男性だけでみると34万2000円で前年比1.4%増、女性だけでみると25万8900円で2.1%増。女性の賃金は男性より伸びているものの、まだ金額では大きな開きがあることが分かります。
男女別の賃金カーブをみると、女性は男性に比べて加齢に伴う賃金の上昇が緩やかになっています。20歳代時点ではそこまでの差はありませんが、ピーク時(55~59歳)で比較すると男性の41万6500円に対して、女性は28万円で13万6500円もの格差が生じています。
【卸売・小売業界の最新給料事情】前年比は全産業平均を上回る2.1%増
同調査では産業別の賃金についても発表しています。
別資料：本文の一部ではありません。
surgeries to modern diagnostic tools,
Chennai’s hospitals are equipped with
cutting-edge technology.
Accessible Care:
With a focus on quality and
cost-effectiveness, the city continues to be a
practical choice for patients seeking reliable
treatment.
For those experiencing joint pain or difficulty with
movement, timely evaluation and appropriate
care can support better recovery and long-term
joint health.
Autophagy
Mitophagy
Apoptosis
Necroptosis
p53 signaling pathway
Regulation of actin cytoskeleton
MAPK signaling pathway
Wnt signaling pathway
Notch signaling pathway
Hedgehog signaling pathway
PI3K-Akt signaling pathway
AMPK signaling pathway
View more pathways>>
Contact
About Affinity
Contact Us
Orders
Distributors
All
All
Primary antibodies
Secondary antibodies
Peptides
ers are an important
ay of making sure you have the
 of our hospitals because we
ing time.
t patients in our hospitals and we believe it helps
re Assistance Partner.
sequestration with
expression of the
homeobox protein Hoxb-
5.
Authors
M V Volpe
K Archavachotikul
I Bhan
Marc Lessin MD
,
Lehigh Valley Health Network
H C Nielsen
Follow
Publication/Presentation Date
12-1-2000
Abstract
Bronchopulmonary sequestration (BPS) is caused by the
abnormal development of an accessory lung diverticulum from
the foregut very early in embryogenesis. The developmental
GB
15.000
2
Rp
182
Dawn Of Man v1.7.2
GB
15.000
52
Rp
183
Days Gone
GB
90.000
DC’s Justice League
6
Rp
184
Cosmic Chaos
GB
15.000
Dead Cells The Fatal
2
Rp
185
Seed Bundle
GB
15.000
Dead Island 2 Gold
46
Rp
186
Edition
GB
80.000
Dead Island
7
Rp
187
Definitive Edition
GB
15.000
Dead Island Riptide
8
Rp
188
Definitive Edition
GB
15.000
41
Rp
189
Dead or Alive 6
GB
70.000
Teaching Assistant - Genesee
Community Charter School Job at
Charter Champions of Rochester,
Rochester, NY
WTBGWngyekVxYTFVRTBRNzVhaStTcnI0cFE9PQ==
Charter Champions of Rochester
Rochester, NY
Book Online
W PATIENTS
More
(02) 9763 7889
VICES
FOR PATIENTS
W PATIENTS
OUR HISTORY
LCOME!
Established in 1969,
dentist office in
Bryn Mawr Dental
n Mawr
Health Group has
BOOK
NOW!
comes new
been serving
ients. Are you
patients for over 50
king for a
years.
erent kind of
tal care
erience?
今回は「卸売・小売業界」に従事する30歳代の賃金にフォーカスを当てます。
まず、卸売・小売業界(男女・全年齢)の平均賃金は31万4000円で、全産業平均(31万1800円)より2200円高くなっています。男性だけでみると35万1000円で男性の全産業平均(34万2000円)より9000円プラス、女性だけでみると24万6400円で女性の全産業平均(25万8900円)より1万3500円マイナスでした。
前年比は男女合計で2.1%増と全産業平均の1.4%増を上回っています。男性だけだと2.2%増、女性だけだと2.9%増となっています。
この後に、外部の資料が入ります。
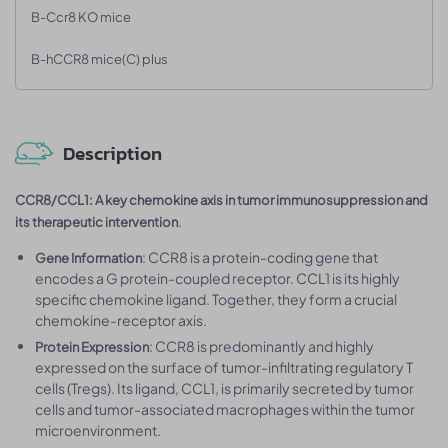
B-Ccr8 KO mice
B-hCCR8 mice(C) plus
Description
CCR8/CCL1: A key chemokine axis in tumor immunosuppression and
.
its therapeutic intervention
: CCR8 is a protein-coding gene that
Gene Information
encodes a G protein-coupled receptor. CCL1 is its highly
specific chemokine ligand. Together, they form a crucial
chemokine-receptor axis.
: CCR8 is predominantly and highly
Protein Expression
expressed on the surface of tumor-infiltrating regulatory T
cells (Tregs). Its ligand, CCL1, is primarily secreted by tumor
cells and tumor-associated macrophages within the tumor
microenvironment.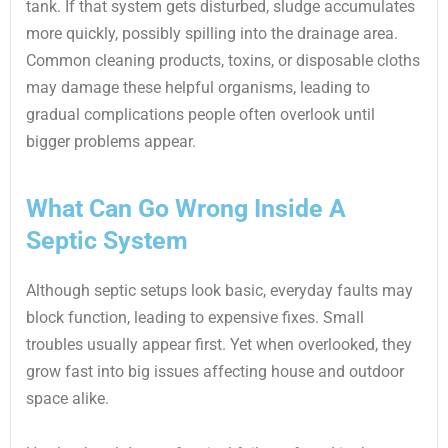
tank. If that system gets disturbed, sludge accumulates
more quickly, possibly spilling into the drainage area.
Common cleaning products, toxins, or disposable cloths
may damage these helpful organisms, leading to
gradual complications people often overlook until
bigger problems appear.
What Can Go Wrong Inside A
Septic System
Although septic setups look basic, everyday faults may
block function, leading to expensive fixes. Small
troubles usually appear first. Yet when overlooked, they
grow fast into big issues affecting house and outdoor
space alike.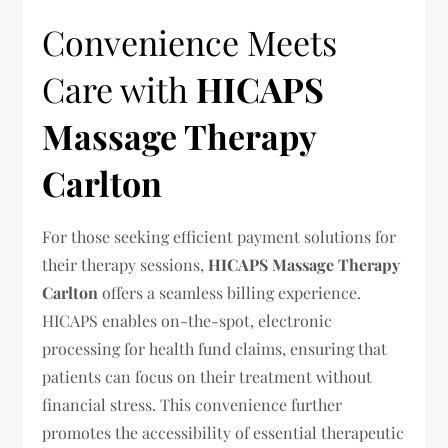
Convenience Meets
Care with
HICAPS
Massage Therapy
Carlton
For those seeking efficient payment solutions for
their therapy sessions,
HICAPS Massage Therapy
Carlton
offers a seamless billing experience.
HICAPS enables on-the-spot, electronic
processing for health fund claims, ensuring that
patients can focus on their treatment without
financial stress. This convenience further
promotes the accessibility of essential therapeutic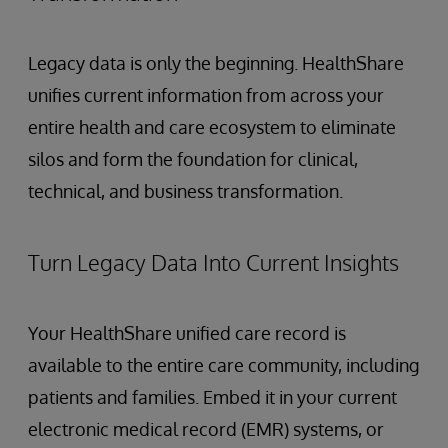
Legacy data is only the beginning. HealthShare
unifies current information from across your
entire health and care ecosystem to eliminate
silos and form the foundation for clinical,
technical, and business transformation.
Turn Legacy Data Into Current Insights
Your HealthShare unified care record is
available to the entire care community, including
patients and families. Embed it in your current
electronic medical record (EMR) systems, or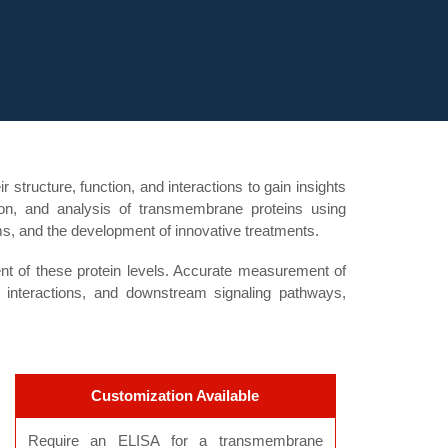
structure, function, and interactions to gain insights
ation, and analysis of transmembrane proteins using
ms, and the development of innovative treatments.
 of these protein levels. Accurate measurement of
 interactions, and downstream signaling pathways,
Customization Available
Require an ELISA for a transmembrane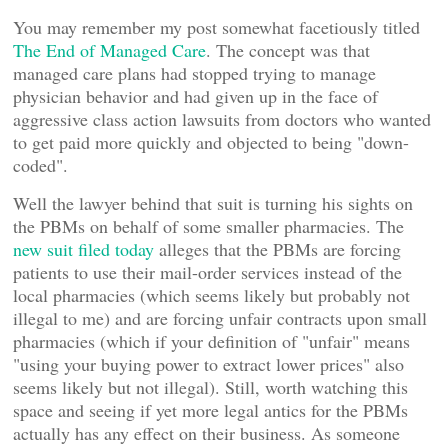
You may remember my post somewhat facetiously titled
The End of Managed Care
. The concept was that
managed care plans had stopped trying to manage
physician behavior and had given up in the face of
aggressive class action lawsuits from doctors who wanted
to get paid more quickly and objected to being "down-
coded".
Well the lawyer behind that suit is turning his sights on
the PBMs on behalf of some smaller pharmacies. The
new suit filed today
alleges that the PBMs are forcing
patients to use their mail-order services instead of the
local pharmacies (which seems likely but probably not
illegal to me) and are forcing unfair contracts upon small
pharmacies (which if your definition of "unfair" means
"using your buying power to extract lower prices" also
seems likely but not illegal). Still, worth watching this
space and seeing if yet more legal antics for the PBMs
actually has any effect on their business. As someone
【卸売・小売業界の最新給料事情】 賃金推移は他産業より緩やか
30歳代の賃金は30~34歳が27万8800円、男性だけだと29万5600円、女性だけだと24万9000円。35~39歳が30万9400円、男性だけだと33万4200円、女性だけだと26万600円という結果になりました。
卸売・小売業界の年齢ごとの賃金推移をみると、男女ともに他の産業より伸びがよいことが分かります。男性のピークは55~59歳で賃金は44万400円と全産業平均(41万6500円)を2万3900円上回っています。また女性ではピークが40~44歳と他の産業と比較して非常に早くなっているのも特徴です。
※「令和4年賃金構造基本統計調査」における賃金は、調査実施年6月分の平均所定給与額を指します。現金給与額から超過労働給与額を差し引き、所得税等を控除する前の額です。